• _Kayıtlı veriler_
════

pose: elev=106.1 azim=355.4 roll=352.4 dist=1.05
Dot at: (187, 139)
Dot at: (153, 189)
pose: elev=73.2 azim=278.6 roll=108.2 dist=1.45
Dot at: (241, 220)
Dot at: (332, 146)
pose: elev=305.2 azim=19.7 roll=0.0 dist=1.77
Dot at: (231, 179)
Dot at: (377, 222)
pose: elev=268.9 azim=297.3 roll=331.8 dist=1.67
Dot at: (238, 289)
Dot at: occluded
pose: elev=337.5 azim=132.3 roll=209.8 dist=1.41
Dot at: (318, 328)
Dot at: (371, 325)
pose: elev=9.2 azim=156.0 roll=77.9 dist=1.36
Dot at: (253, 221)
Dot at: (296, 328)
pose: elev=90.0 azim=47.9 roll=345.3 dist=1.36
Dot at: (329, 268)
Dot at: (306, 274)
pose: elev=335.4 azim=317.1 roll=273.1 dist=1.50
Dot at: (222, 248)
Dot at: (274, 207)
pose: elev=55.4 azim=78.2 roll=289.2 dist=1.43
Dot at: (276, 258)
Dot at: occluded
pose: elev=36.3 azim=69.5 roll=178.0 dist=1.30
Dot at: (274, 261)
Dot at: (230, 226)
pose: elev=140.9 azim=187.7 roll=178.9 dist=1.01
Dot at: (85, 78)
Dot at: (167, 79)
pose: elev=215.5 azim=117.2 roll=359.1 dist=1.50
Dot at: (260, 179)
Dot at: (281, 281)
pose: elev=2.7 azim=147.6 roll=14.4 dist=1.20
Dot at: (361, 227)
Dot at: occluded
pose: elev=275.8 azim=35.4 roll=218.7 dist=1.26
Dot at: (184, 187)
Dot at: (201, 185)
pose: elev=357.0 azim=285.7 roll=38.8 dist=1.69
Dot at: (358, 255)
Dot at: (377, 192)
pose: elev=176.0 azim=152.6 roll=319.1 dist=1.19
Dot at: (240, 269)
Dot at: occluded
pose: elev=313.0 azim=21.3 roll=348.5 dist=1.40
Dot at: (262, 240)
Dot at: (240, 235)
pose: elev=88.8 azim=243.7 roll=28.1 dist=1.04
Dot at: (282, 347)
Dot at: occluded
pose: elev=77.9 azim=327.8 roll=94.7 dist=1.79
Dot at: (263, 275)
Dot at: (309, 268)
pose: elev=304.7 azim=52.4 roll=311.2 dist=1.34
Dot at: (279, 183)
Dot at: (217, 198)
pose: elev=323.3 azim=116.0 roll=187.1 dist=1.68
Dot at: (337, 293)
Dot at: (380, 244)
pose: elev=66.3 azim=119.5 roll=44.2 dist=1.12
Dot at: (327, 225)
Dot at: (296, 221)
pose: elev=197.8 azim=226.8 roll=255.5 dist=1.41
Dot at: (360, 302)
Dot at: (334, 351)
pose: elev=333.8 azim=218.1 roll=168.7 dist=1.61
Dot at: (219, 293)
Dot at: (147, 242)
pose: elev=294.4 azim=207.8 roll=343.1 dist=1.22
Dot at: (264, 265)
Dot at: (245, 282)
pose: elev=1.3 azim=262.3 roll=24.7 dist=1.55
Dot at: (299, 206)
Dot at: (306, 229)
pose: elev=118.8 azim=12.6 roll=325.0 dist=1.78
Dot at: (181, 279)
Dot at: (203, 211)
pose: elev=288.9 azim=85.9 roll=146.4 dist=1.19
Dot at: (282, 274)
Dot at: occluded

════

• _Yapılacak iş_
Yukarıdaki satırların tamamını, boş satırları çıkararak numaralı bir liste olarak biçimlendirin.

• _Görevin yanıtı_
1. pose: elev=106.1 azim=355.4 roll=352.4 dist=1.05
2. Dot at: (187, 139)
3. Dot at: (153, 189)
4. pose: elev=73.2 azim=278.6 roll=108.2 dist=1.45
5. Dot at: (241, 220)
6. Dot at: (332, 146)
7. pose: elev=305.2 azim=19.7 roll=0.0 dist=1.77
8. Dot at: (231, 179)
9. Dot at: (377, 222)
10. pose: elev=268.9 azim=297.3 roll=331.8 dist=1.67
11. Dot at: (238, 289)
12. Dot at: occluded
13. pose: elev=337.5 azim=132.3 roll=209.8 dist=1.41
14. Dot at: (318, 328)
15. Dot at: (371, 325)
16. pose: elev=9.2 azim=156.0 roll=77.9 dist=1.36
17. Dot at: (253, 221)
18. Dot at: (296, 328)
19. pose: elev=90.0 azim=47.9 roll=345.3 dist=1.36
20. Dot at: (329, 268)
21. Dot at: (306, 274)
22. pose: elev=335.4 azim=317.1 roll=273.1 dist=1.50
23. Dot at: (222, 248)
24. Dot at: (274, 207)
25. pose: elev=55.4 azim=78.2 roll=289.2 dist=1.43
26. Dot at: (276, 258)
27. Dot at: occluded
28. pose: elev=36.3 azim=69.5 roll=178.0 dist=1.30
29. Dot at: (274, 261)
30. Dot at: (230, 226)
31. pose: elev=140.9 azim=187.7 roll=178.9 dist=1.01
32. Dot at: (85, 78)
33. Dot at: (167, 79)
34. pose: elev=215.5 azim=117.2 roll=359.1 dist=1.50
35. Dot at: (260, 179)
36. Dot at: (281, 281)
37. pose: elev=2.7 azim=147.6 roll=14.4 dist=1.20
38. Dot at: (361, 227)
39. Dot at: occluded
40. pose: elev=275.8 azim=35.4 roll=218.7 dist=1.26
41. Dot at: (184, 187)
42. Dot at: (201, 185)
43. pose: elev=357.0 azim=285.7 roll=38.8 dist=1.69
44. Dot at: (358, 255)
45. Dot at: (377, 192)
46. pose: elev=176.0 azim=152.6 roll=319.1 dist=1.19
47. Dot at: (240, 269)
48. Dot at: occluded
49. pose: elev=313.0 azim=21.3 roll=348.5 dist=1.40
50. Dot at: (262, 240)
51. Dot at: (240, 235)
52. pose: elev=88.8 azim=243.7 roll=28.1 dist=1.04
53. Dot at: (282, 347)
54. Dot at: occluded
55. pose: elev=77.9 azim=327.8 roll=94.7 dist=1.79
56. Dot at: (263, 275)
57. Dot at: (309, 268)
58. pose: elev=304.7 azim=52.4 roll=311.2 dist=1.34
59. Dot at: (279, 183)
60. Dot at: (217, 198)
61. pose: elev=323.3 azim=116.0 roll=187.1 dist=1.68
62. Dot at: (337, 293)
63. Dot at: (380, 244)
64. pose: elev=66.3 azim=119.5 roll=44.2 dist=1.12
65. Dot at: (327, 225)
66. Dot at: (296, 221)
67. pose: elev=197.8 azim=226.8 roll=255.5 dist=1.41
68. Dot at: (360, 302)
69. Dot at: (334, 351)
70. pose: elev=333.8 azim=218.1 roll=168.7 dist=1.61
71. Dot at: (219, 293)
72. Dot at: (147, 242)
73. pose: elev=294.4 azim=207.8 roll=343.1 dist=1.22
74. Dot at: (264, 265)
75. Dot at: (245, 282)
76. pose: elev=1.3 azim=262.3 roll=24.7 dist=1.55
77. Dot at: (299, 206)
78. Dot at: (306, 229)
79. pose: elev=118.8 azim=12.6 roll=325.0 dist=1.78
80. Dot at: (181, 279)
81. Dot at: (203, 211)
82. pose: elev=288.9 azim=85.9 roll=146.4 dist=1.19
83. Dot at: (282, 274)
84. Dot at: occluded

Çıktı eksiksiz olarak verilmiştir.